From the first line onward, reproduce the records exactly; the final line to include is the one holding "tráfico se ventilan en la".

****************

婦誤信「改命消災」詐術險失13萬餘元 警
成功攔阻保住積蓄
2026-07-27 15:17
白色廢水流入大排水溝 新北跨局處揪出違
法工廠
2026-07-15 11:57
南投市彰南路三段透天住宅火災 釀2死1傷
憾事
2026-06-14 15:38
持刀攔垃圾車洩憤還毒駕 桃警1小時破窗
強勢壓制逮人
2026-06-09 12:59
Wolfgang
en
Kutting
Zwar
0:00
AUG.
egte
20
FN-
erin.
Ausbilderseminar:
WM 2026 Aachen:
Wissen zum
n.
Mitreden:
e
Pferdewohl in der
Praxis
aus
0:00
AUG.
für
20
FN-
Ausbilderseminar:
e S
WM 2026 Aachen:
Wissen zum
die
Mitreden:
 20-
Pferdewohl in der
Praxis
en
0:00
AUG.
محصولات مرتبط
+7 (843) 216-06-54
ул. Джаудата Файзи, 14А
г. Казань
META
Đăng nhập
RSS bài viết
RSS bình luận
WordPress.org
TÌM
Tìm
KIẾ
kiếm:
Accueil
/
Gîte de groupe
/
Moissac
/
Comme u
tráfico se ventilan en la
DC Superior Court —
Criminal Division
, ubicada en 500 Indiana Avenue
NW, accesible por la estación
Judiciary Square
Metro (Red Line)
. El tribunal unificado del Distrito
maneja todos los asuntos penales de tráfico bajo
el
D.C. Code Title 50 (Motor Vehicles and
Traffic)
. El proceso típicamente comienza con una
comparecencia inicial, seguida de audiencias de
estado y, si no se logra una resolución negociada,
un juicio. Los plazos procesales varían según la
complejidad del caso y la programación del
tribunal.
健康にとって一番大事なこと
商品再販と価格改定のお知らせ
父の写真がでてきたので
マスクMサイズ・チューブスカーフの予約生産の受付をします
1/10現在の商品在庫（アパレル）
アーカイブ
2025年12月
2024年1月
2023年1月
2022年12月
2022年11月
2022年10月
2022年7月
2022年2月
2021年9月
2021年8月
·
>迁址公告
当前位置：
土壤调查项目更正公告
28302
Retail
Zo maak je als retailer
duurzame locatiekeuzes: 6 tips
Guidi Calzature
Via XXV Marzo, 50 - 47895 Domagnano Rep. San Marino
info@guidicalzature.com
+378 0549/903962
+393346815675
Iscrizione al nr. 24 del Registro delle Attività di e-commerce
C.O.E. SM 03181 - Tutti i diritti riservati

****************

# TASK RESPONSE
婦誤信「改命消災」詐術險失13萬餘元 警
成功攔阻保住積蓄
2026-07-27 15:17
白色廢水流入大排水溝 新北跨局處揪出違
法工廠
2026-07-15 11:57
南投市彰南路三段透天住宅火災 釀2死1傷
憾事
2026-06-14 15:38
持刀攔垃圾車洩憤還毒駕 桃警1小時破窗
強勢壓制逮人
2026-06-09 12:59
Wolfgang
en
Kutting
Zwar
0:00
AUG.
egte
20
FN-
erin.
Ausbilderseminar:
WM 2026 Aachen:
Wissen zum
n.
Mitreden:
e
Pferdewohl in der
Praxis
aus
0:00
AUG.
für
20
FN-
Ausbilderseminar:
e S
WM 2026 Aachen:
Wissen zum
die
Mitreden:
 20-
Pferdewohl in der
Praxis
en
0:00
AUG.
محصولات مرتبط
+7 (843) 216-06-54
ул. Джаудата Файзи, 14А
г. Казань
META
Đăng nhập
RSS bài viết
RSS bình luận
WordPress.org
TÌM
Tìm
KIẾ
kiếm:
Accueil
/
Gîte de groupe
/
Moissac
/
Comme u
tráfico se ventilan en la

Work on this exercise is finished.